Business

SEA faces long road back to pre-pandemic growth but Singapore to buck trend: Survey, Economy News & Top Stories

HONG KONG (BLOOMBERG) – The prolonged Covid-19 pandemic is clouding economic projections for South-east Asia, with most countries not expected to return to pre-pandemic growth levels for several years.

The Philippines will see the largest decline in average annual gross domestic product (GDP) growth in the three years ending 2022 – more than five percentage points – compared with 2019, the last full year before the Covid-19 outbreak, according to median estimates of economists surveyed by Bloomberg.

Major economies in South-east Asia expect to grow this year and next, but more slowly than before the pandemic. New local outbreaks and tightened lockdowns have prompted economic downgrades, with most countries reporting their economies contracted in the first three months of the year.

Singapore is expected to be the lone country in the region to buck the trend, forecast to grow GDP by an average of 1.67 per cent in 2020-2022, compared to 1.3 per cent in 2019, amid a strong post-pandemic rebound in global trade, said Mr Arjen van Dijkhuizen, senior economist at ABN Amro.

The return to normal of international tourism, expected in 2023, could be a key moment for South-east Asia.

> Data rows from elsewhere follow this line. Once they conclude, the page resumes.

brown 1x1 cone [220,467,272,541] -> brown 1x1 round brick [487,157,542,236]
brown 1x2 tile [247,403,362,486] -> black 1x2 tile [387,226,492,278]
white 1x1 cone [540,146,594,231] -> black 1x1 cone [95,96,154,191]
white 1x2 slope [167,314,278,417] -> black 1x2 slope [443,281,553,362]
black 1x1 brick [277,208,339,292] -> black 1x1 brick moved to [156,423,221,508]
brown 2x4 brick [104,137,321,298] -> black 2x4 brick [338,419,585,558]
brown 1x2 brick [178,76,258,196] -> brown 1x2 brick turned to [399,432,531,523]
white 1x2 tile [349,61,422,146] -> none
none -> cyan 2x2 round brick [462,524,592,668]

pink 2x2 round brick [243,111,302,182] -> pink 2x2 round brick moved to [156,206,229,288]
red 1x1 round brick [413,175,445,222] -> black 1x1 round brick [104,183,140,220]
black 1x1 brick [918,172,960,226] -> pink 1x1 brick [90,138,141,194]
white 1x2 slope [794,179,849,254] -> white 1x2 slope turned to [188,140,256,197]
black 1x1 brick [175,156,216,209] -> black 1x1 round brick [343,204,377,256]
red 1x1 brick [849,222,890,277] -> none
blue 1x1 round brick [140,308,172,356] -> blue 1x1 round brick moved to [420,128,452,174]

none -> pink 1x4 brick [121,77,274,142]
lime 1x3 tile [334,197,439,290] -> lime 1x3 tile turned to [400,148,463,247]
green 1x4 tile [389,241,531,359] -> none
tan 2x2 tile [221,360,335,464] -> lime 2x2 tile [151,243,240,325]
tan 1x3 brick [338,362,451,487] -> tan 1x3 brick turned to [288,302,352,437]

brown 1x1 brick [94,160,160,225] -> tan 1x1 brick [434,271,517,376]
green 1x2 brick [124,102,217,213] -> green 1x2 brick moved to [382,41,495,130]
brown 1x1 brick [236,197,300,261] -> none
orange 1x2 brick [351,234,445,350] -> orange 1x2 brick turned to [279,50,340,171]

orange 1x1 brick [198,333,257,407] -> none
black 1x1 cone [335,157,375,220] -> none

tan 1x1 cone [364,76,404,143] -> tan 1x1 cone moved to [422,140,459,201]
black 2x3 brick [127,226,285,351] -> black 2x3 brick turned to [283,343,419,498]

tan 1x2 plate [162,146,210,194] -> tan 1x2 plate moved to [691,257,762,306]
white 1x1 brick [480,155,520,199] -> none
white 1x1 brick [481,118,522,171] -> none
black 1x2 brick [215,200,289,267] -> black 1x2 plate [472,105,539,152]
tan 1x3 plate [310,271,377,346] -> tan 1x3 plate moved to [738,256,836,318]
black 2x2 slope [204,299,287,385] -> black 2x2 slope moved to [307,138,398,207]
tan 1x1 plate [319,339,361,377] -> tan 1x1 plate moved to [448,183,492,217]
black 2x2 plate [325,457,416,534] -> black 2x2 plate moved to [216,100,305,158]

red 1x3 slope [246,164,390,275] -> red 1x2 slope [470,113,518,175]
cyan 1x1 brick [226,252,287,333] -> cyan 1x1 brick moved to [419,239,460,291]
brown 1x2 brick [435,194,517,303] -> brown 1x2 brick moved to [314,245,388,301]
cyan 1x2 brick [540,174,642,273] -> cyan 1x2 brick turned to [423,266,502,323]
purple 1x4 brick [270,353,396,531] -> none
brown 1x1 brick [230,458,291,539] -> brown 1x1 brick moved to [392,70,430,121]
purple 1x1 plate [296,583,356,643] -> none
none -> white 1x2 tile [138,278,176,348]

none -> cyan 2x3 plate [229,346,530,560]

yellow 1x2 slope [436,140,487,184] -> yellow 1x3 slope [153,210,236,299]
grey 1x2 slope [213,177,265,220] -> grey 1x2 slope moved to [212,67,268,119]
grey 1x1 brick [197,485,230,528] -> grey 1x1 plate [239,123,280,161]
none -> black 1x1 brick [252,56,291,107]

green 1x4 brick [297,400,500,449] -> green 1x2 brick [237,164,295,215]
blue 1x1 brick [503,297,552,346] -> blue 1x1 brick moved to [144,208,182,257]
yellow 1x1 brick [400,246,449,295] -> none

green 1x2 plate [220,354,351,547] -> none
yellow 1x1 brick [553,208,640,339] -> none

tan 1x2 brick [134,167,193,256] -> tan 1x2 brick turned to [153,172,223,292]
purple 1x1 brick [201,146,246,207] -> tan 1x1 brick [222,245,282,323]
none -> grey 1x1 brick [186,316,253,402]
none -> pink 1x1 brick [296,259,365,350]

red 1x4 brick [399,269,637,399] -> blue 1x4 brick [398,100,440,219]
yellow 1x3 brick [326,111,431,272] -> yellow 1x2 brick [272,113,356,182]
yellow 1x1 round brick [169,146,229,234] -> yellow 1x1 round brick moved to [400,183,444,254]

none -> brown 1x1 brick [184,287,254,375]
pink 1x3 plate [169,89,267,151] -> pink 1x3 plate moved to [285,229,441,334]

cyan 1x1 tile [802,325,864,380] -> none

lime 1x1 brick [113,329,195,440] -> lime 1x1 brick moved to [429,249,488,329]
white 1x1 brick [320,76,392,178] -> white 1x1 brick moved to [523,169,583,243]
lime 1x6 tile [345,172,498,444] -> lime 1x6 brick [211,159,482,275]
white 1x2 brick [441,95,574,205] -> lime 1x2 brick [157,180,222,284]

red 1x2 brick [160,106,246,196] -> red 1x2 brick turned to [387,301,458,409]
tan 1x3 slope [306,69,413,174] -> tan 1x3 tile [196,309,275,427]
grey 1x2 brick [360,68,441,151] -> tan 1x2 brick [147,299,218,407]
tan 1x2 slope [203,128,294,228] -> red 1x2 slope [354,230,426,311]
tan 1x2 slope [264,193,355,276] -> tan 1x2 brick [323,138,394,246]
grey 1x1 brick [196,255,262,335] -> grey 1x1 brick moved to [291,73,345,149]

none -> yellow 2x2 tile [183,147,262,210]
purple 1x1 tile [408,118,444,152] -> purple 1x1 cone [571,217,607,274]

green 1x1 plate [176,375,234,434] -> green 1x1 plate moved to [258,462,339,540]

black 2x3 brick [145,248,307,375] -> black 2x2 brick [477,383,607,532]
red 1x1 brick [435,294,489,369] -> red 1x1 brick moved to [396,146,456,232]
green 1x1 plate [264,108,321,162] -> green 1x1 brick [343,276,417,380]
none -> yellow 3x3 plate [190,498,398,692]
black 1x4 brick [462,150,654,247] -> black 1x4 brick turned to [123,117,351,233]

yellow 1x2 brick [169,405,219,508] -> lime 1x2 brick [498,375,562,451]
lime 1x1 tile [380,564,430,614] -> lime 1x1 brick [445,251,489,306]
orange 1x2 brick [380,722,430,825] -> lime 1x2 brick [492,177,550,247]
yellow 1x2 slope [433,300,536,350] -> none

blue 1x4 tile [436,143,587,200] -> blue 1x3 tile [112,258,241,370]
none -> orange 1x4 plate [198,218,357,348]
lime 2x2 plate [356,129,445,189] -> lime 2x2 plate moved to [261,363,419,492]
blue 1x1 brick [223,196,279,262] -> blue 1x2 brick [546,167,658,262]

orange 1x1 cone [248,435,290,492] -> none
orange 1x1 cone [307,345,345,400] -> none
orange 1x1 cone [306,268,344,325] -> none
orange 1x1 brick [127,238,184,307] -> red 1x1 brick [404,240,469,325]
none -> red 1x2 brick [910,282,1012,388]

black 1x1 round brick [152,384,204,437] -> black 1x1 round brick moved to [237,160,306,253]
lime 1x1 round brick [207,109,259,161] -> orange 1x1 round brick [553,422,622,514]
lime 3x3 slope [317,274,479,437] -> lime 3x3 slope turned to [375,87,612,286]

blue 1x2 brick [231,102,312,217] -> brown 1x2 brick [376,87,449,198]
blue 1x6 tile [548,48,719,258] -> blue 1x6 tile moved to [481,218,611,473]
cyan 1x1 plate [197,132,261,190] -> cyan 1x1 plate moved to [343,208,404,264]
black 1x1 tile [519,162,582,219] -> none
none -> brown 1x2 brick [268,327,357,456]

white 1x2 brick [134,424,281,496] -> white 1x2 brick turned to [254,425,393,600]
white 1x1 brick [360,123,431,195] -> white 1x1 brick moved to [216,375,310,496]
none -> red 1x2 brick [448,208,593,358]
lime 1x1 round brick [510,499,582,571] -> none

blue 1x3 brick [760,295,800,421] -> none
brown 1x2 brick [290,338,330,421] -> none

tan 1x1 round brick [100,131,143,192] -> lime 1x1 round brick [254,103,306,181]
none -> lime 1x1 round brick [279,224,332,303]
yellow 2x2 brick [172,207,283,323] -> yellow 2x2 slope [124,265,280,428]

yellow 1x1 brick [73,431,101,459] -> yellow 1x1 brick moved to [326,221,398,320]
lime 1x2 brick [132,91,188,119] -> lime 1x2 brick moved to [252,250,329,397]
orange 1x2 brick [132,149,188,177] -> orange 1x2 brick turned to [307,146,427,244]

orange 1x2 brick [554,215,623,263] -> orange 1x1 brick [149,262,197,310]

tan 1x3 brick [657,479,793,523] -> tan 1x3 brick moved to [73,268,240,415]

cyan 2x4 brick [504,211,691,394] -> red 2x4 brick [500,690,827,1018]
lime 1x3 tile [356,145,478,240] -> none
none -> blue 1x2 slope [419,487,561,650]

Indonesia is expected grow above its long-term trend in 2023 – similar to Singapore and Thailand – after likely reaching herd immunity by the end of 2022, according to Mr Mohamed Faiz Nagutha, an economist with Bank of America Securities in Singapore. Most countries in the region will return close to their long-term growth trends in 2023, he said.

Elsewhere in Asia, Hong Kong will see average annual growth of 1 per cent during 2020-2022, compared to a contraction of 1.7 per cent in 2019, when political protests rocked the island. The Chinese territory recently approved plans to ease some pandemic travel restrictions.

“We sense that Hong Kongers are increasing consumption on services, but remain unmotivated in purchasing non-essential goods,” Citigroup economist Adrienne Lui said. “We continue to believe that achieving herd immunity via vaccination is the key to genuine recovery in local consumption, reopening of the border and normalisation of the economy.”